▶ **PROMPT**
Convert the material below into a JSON list of strings, one string per line, beginning at the line that contains "What is the" and ending with the line that contains "NEW_COVID_CASE_COUNT". Omit blank lines and pictures.

▶ **DATA FOR THE TASK**
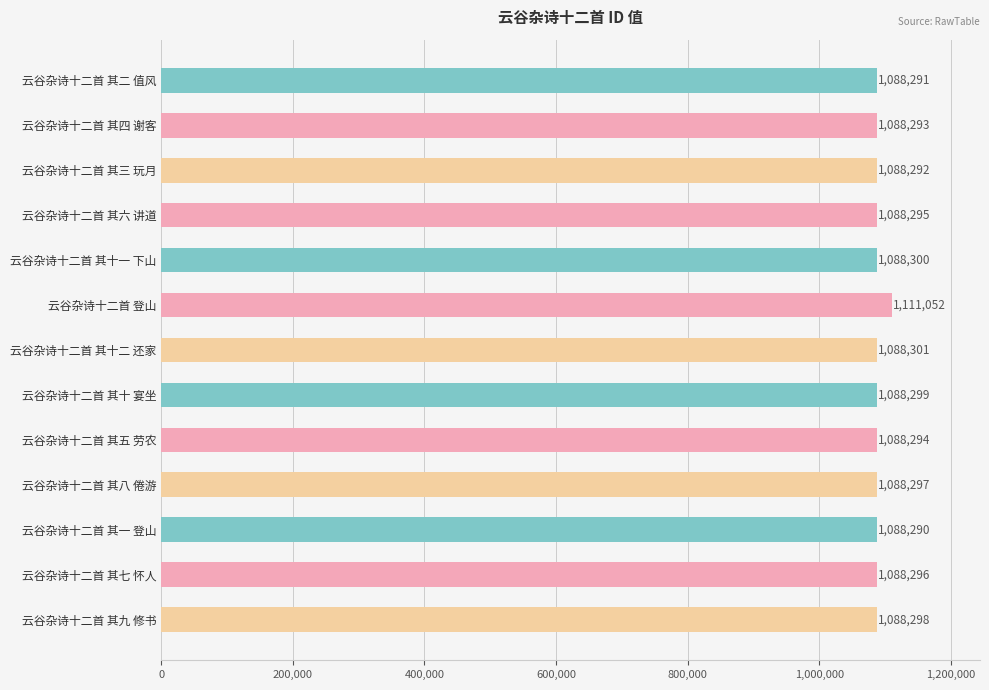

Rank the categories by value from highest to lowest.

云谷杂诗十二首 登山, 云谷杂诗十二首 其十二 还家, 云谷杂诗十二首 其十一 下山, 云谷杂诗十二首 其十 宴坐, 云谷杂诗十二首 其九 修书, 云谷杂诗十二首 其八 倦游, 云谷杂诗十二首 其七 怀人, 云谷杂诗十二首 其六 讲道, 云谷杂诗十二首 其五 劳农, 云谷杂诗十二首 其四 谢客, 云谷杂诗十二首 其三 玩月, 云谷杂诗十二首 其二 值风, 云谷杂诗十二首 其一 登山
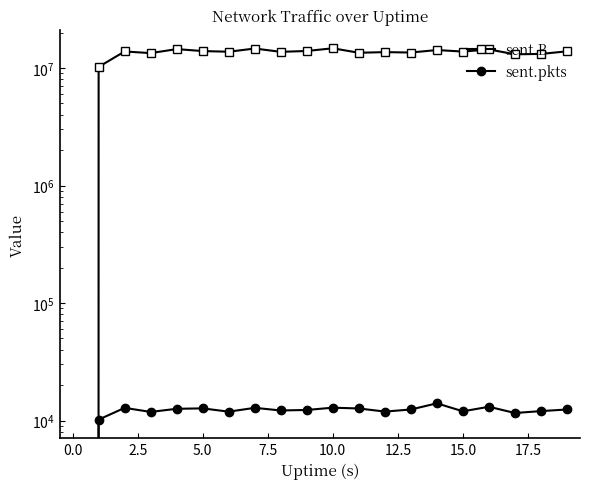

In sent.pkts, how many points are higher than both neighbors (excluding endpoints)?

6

* * *

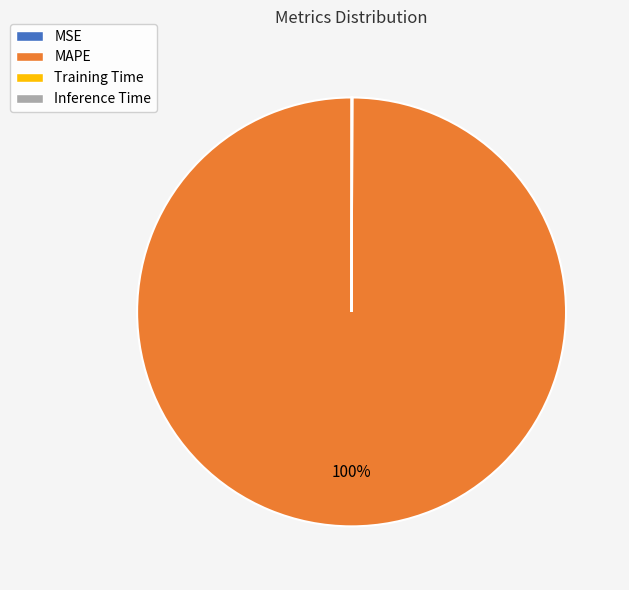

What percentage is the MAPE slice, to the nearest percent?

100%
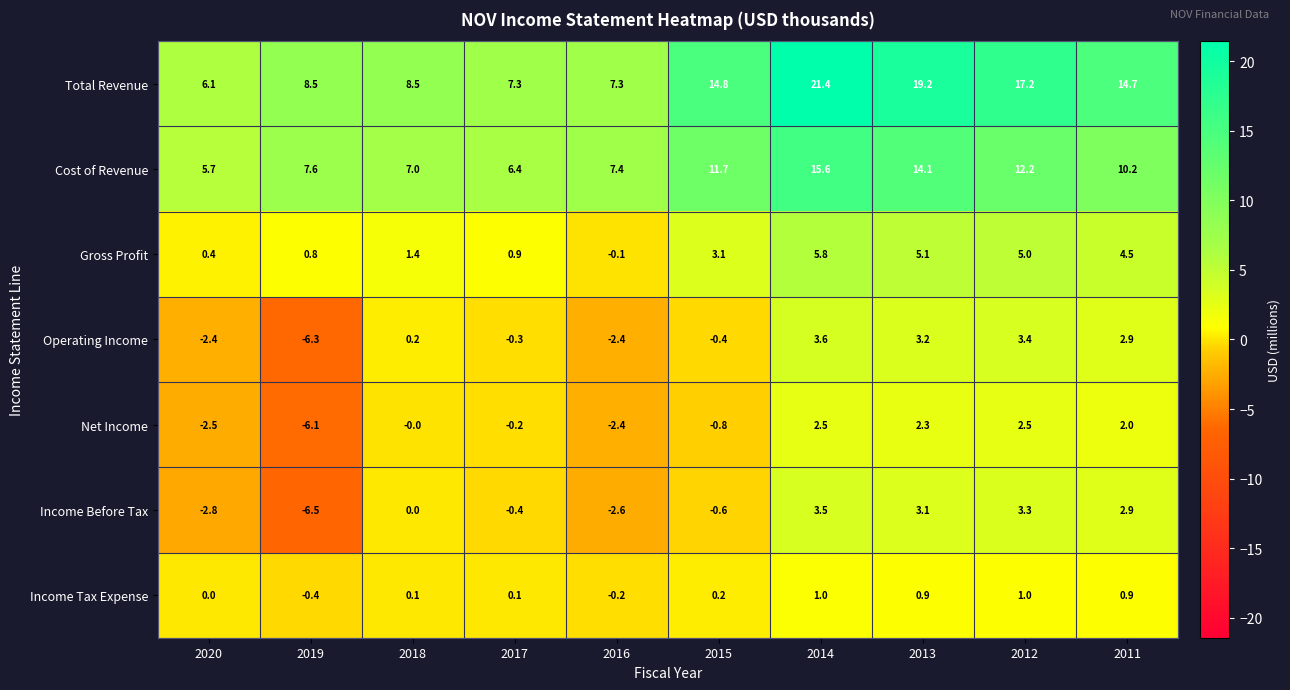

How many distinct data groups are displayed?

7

---

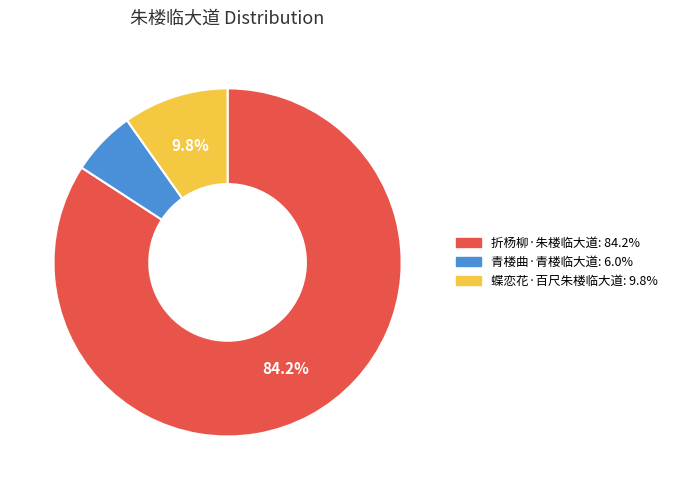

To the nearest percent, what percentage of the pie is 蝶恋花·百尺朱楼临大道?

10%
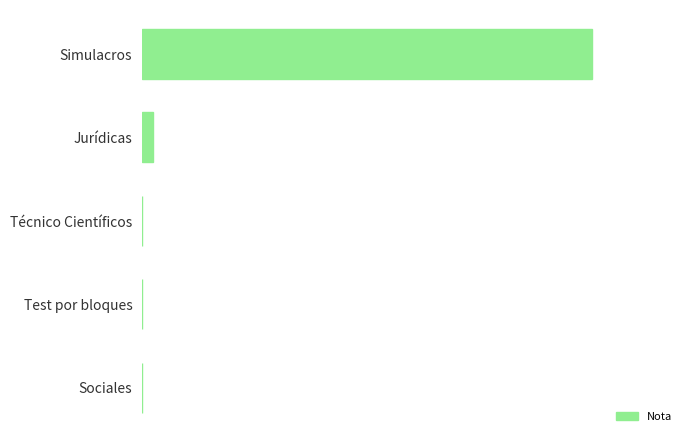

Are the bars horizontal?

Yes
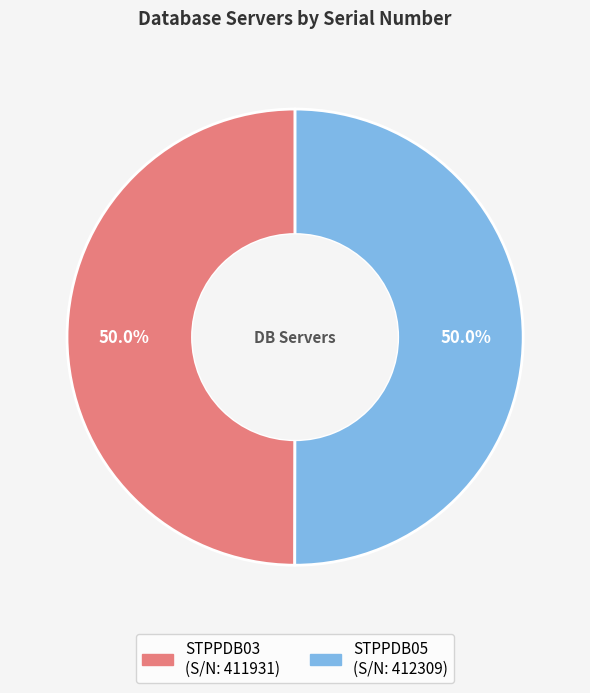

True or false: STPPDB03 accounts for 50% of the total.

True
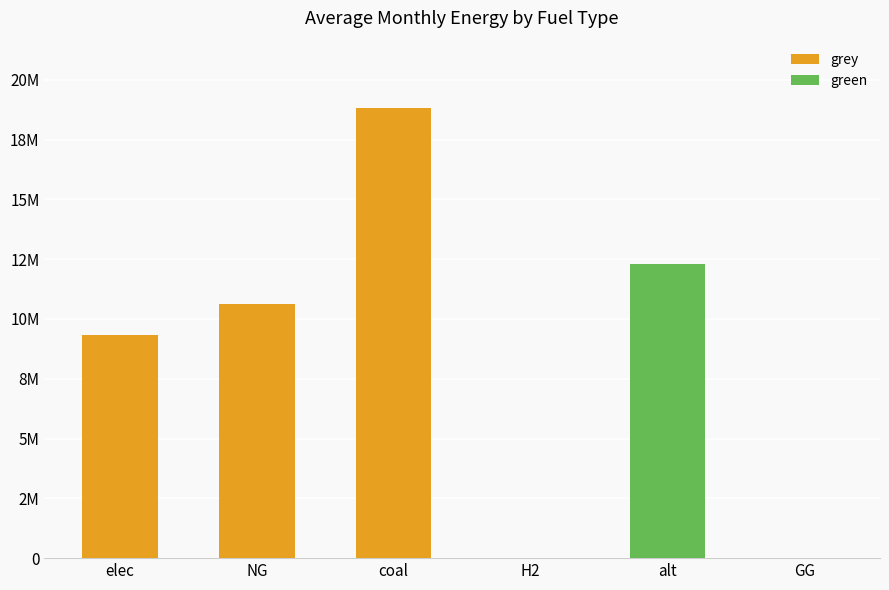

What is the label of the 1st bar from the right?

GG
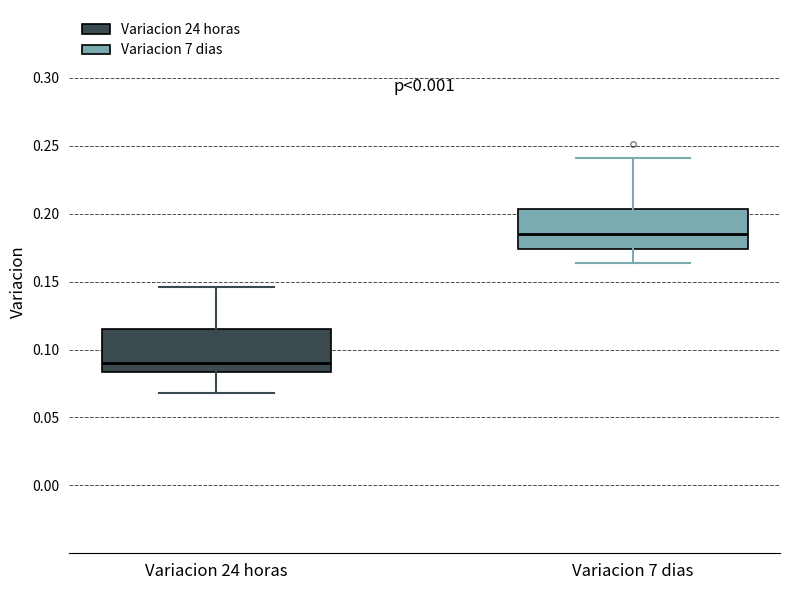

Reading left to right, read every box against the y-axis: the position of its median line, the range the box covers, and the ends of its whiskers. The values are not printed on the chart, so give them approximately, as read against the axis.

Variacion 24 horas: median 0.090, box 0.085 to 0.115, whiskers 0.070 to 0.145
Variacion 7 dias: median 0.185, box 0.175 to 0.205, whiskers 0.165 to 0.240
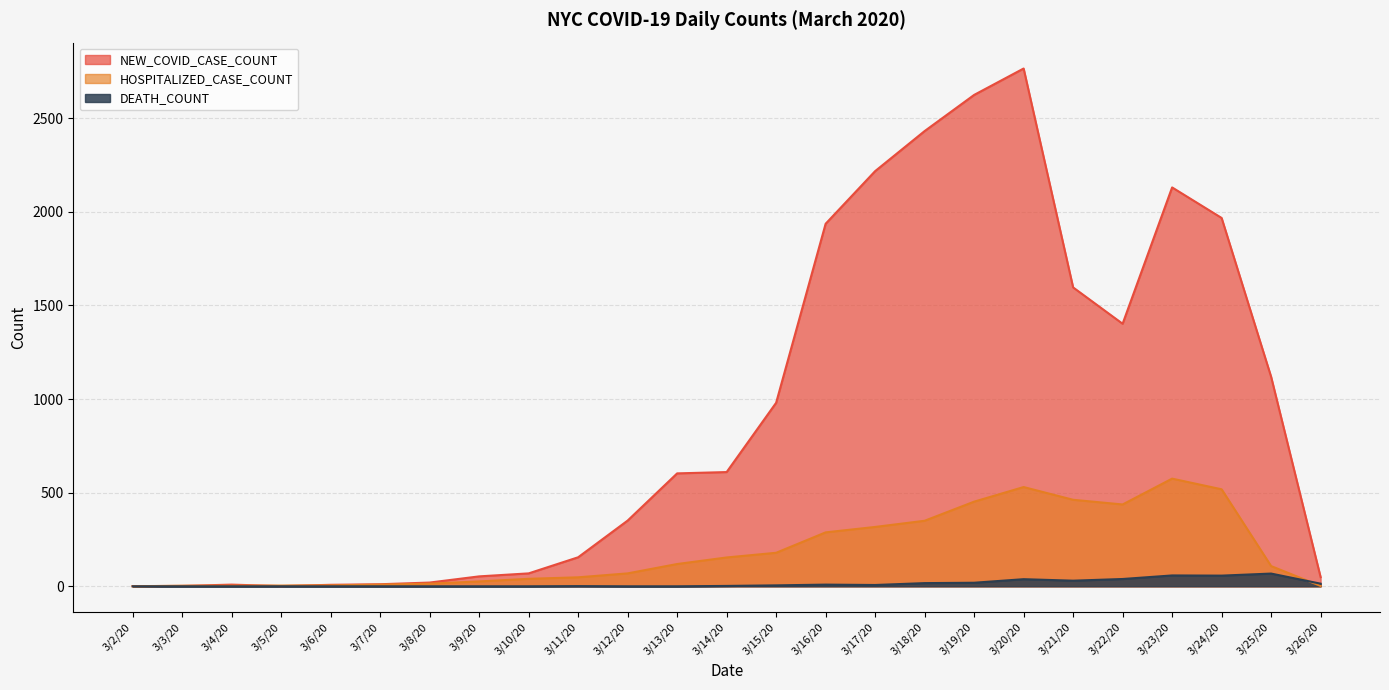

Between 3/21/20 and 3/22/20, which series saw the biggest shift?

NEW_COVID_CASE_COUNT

▶ **RESPONSE**
[
  "What is the label of the 1st bar from the right?",
  "GG",
  "Reading left to right, read every box against the y-axis: the position of its median line, the range the box covers, and the ends of its whiskers. The values are not printed on the chart, so give them approximately, as read against the axis.",
  "Variacion 24 horas: median 0.090, box 0.085 to 0.115, whiskers 0.070 to 0.145",
  "Variacion 7 dias: median 0.185, box 0.175 to 0.205, whiskers 0.165 to 0.240",
  "Between 3/21/20 and 3/22/20, which series saw the biggest shift?",
  "NEW_COVID_CASE_COUNT"
]